F. Kenneth Iverson (September 18, 1925 – April 14, 2002) was an American businessman.  He is credited with transforming Nucor Steel from a nearly bankrupt company in the 1960s into the largest and most successful steelmaker in the United States. Nucor was formed from the Nuclear Corporation of America, which grew out of Reo Motor Company. Ken Iverson joined Nuclear Corporation in 1962 when it bought Vulcraft, a manufacturer of steel joists, where he worked. Iverson quickly rose to president in 1965. 

Trained as a metallurgist, he became a successful leader and businessman.  His management philosophy has been used as a model for other companies around the world.

Management philosophy 
Iverson vigorously advocated a lean management staff, decentralized decision-making structure, and egalitarian work environment.  At Nucor, he brought the number of levels of management down to four - a janitor was literally four promotions away from the CEO's job.  Furthermore, he located the corporate headquarters far away from any production facilities and gave each mill great leeway in its own marketing and production decisions.  Under his leadership, Nucor did away with executive perks such as reserved parking spaces and special health benefits, and Iverson is known to have personally answered his own phone whenever he was in the corporate office - where a staff of 22 was sufficient for managing the entire multi-billion dollar corporation.

----

GOAL> In the Ken Iverson passage, what three things did Iverson vigorously advocate?

Dataset records>
----

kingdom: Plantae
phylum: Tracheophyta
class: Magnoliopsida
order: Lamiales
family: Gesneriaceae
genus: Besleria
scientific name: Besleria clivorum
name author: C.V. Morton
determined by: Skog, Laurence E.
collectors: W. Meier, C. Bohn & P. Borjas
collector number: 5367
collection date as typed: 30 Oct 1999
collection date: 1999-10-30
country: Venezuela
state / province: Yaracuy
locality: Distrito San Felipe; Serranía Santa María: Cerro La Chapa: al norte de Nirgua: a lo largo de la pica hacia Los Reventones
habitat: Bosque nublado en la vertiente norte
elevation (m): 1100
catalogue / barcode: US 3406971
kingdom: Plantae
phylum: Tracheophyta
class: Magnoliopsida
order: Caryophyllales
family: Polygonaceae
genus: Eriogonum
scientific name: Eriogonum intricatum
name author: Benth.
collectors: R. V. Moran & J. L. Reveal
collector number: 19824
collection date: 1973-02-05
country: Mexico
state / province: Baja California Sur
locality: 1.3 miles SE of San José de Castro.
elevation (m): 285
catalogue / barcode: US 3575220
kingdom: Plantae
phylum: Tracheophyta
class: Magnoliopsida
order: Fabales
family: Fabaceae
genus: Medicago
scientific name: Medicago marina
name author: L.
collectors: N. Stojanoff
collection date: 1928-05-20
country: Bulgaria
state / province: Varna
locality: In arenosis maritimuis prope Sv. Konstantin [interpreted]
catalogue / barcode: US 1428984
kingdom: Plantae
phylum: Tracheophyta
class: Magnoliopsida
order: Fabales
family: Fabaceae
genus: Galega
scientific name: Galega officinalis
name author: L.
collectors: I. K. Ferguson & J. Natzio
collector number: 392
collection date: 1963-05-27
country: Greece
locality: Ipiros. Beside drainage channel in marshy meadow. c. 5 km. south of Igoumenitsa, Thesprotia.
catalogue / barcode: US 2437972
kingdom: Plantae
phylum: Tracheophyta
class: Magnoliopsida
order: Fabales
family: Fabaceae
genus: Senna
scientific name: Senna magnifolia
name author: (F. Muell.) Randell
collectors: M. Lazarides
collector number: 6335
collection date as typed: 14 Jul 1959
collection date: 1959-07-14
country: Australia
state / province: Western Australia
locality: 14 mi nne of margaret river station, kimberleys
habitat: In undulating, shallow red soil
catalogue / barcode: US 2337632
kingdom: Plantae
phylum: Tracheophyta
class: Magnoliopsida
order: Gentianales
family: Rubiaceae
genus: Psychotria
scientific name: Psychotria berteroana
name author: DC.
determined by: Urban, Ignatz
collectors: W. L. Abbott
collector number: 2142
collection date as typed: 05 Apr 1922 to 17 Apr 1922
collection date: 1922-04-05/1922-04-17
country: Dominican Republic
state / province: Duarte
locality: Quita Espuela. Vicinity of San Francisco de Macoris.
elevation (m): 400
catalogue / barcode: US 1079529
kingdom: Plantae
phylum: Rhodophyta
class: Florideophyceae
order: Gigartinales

----

ANSWER IN FULL> A lean management staff, a decentralized decision-making structure, and an egalitarian work environment.